*** Supplied entries ***
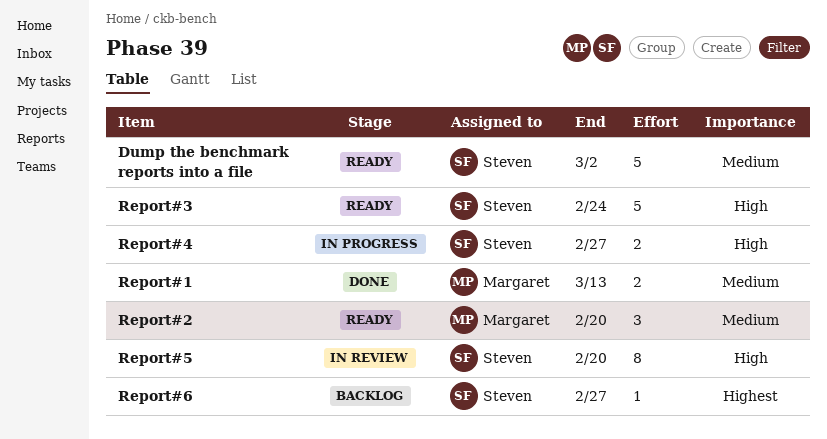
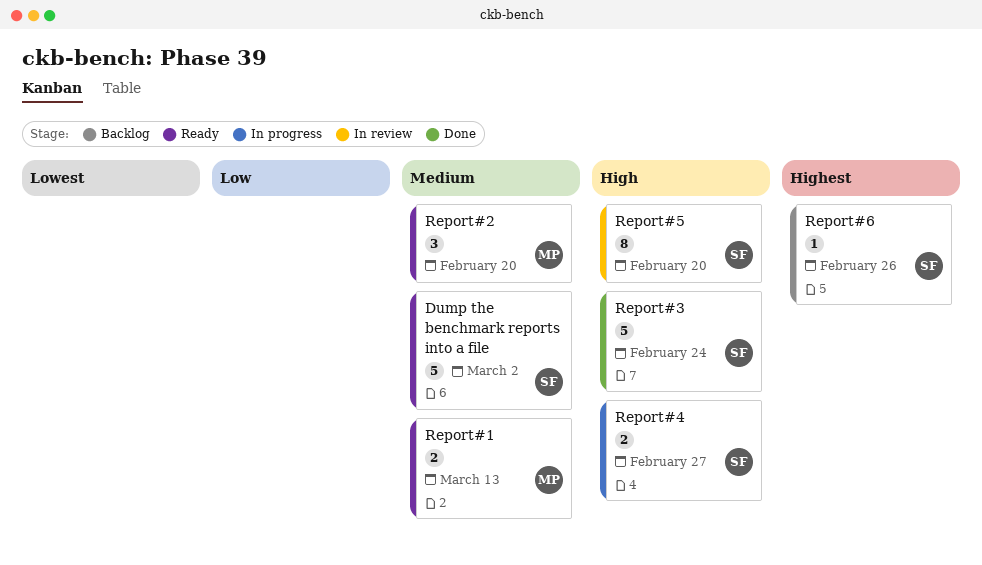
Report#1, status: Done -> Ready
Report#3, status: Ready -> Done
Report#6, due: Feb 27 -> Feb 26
*** End of Supplied entries ***
*** Supplied entries ***
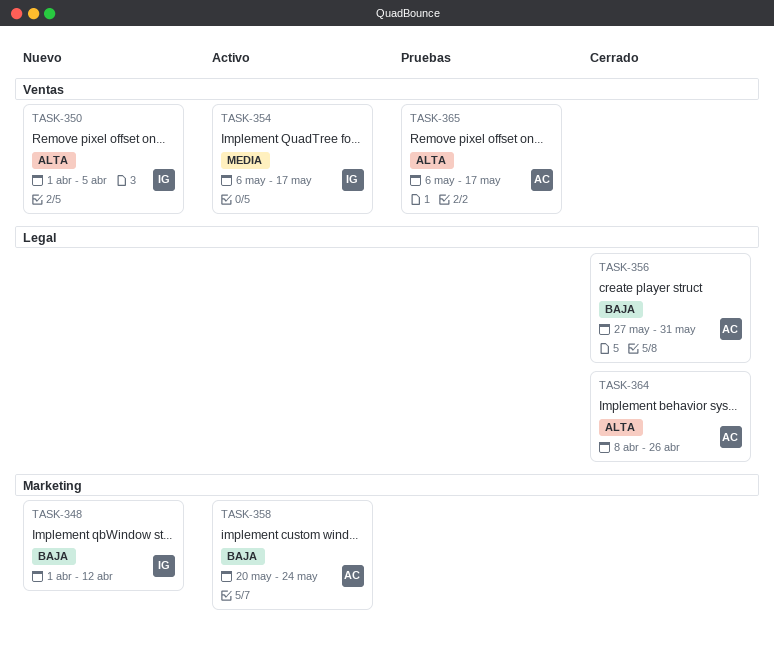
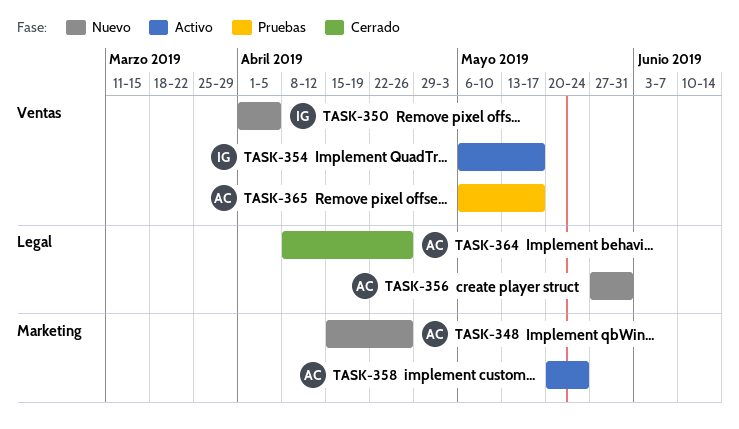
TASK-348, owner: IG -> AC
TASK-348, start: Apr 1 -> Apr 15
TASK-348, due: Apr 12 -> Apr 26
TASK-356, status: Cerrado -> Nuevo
*** End of Supplied entries ***
* _Instructions for the task_
Look through the data above and return exactly the lines from the one that contains "Report#1, status: Done -> Ready" to the one that contains "Report#6, due: Feb 27 -> Feb 26", inclusive, with nothing else.

* _Answer box_
Report#1, status: Done -> Ready
Report#3, status: Ready -> Done
Report#6, due: Feb 27 -> Feb 26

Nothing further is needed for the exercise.